In the following example, we will not specify the number of partitions to parallelize() method.
ParallelizeExample.java
import java.util.Arrays;
import java.util.List;
import org.apache.spark.SparkConf;
import org.apache.spark.api.java.JavaRDD;
import org.apache.spark.api.java.JavaSparkContext;
import org.apache.spark.api.java.function.VoidFunction;
public class ParallelizeExample {
public static void main(String[] args) {
// configure spark
SparkConf sparkConf = new SparkConf().setAppName("Print Elements of RDD")

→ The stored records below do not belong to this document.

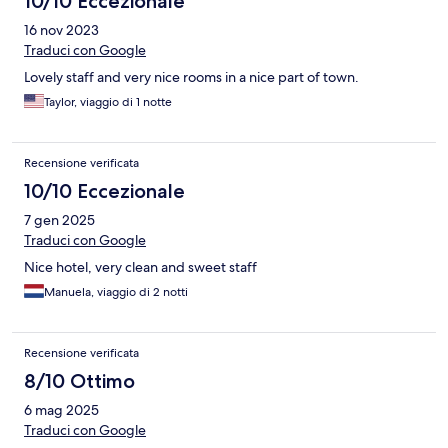
10/10 Eccezionale
16 nov 2023
Traduci con Google
Lovely staff and very nice rooms in a nice part of town.
Taylor, viaggio di 1 notte
Recensione verificata
10/10 Eccezionale
7 gen 2025
Traduci con Google
Nice hotel, very clean and sweet staff
Manuela, viaggio di 2 notti
Recensione verificata
8/10 Ottimo
6 mag 2025
Traduci con Google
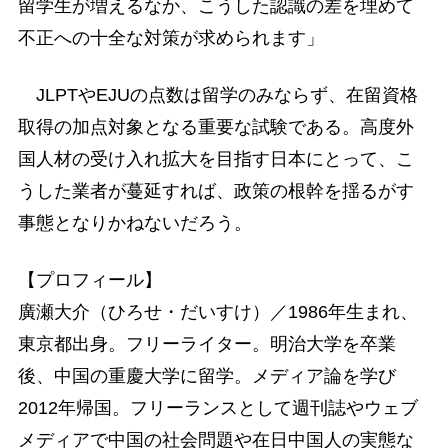
留学生が増えるなか、こうした認識の差を埋めて
不正への十全な対策が求められます」
JLPTやEJUの点数は留学のみならず、在留資格
取得の加点対象となる重要な試験である。高度外
国人材の受け入れ拡大を目指す日本にとって、こ
うした業者が蔓延すれば、政策の根幹を揺るがす
事態となりかねないだろう。
【プロフィール】
廣瀬大介（ひろせ・だいすけ）／1986年生まれ、
東京都出身。フリーライター。明治大学を卒業
後、中国の重慶大学に留学。メディア論を学び
2012年帰国。フリーランスとして週刊誌やウェブ
メディアで中国の社会問題や在日中国人の実態な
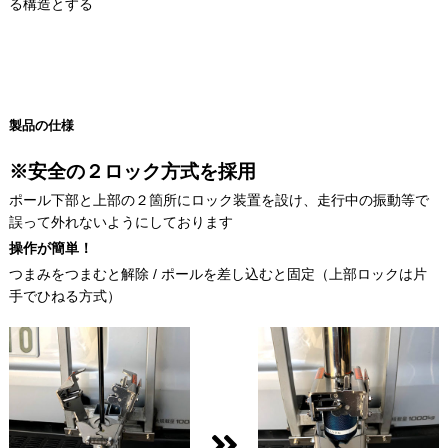
る構造とする
製品の仕様
※安全の２ロック方式を採用
ポール下部と上部の２箇所にロック装置を設け、走行中の振動等で
誤って外れないようにしております
操作が簡単！
つまみをつまむと解除 / ポールを差し込むと固定（上部ロックは片
手でひねる方式）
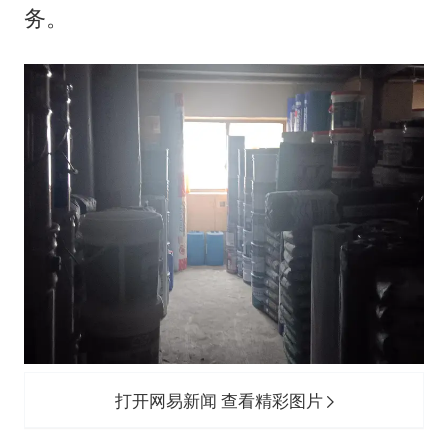
务。
打开网易新闻 查看精彩图片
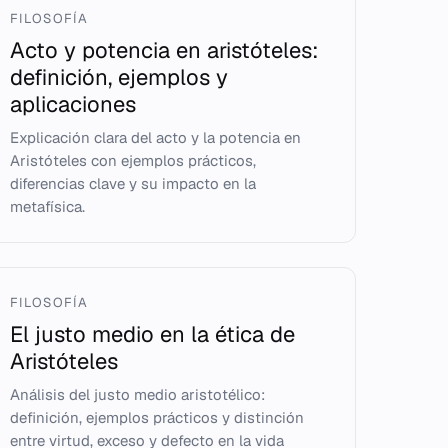
FILOSOFÍA
Acto y potencia en aristóteles:
definición, ejemplos y
aplicaciones
Explicación clara del acto y la potencia en
Aristóteles con ejemplos prácticos,
diferencias clave y su impacto en la
metafísica.
FILOSOFÍA
El justo medio en la ética de
Aristóteles
Análisis del justo medio aristotélico:
definición, ejemplos prácticos y distinción
entre virtud, exceso y defecto en la vida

.setMaster("local[4]").set("spark.executor.memory","2g");
// start a spark context
JavaSparkContext sc = new JavaSparkContext(sparkConf);
// sample collection
List<Integer> collection = Arrays.asList(1, 2, 3, 4, 5, 6, 7, 8, 9, 10);
// parallelize the collection to two partitions
JavaRDD<Integer> rdd = sc.parallelize(collection);
System.out.println("Number of partitions : "+rdd.getNumPartitions());
rdd.foreach(new VoidFunction<Integer>(){
public void call(Integer number) {
System.out.println(number);
}});
}
}
When Number of Partitions is not specified, it takes into account, the number of threads you mentioned while configuring your Spark Master. (setMaster(local[4]) where master can use 4 threads) .
Conclusion
In this Spark Tutorial – Spark Parallelize, we have learnt how to parallelize a collection to distributed dataset (RDD) in driver program.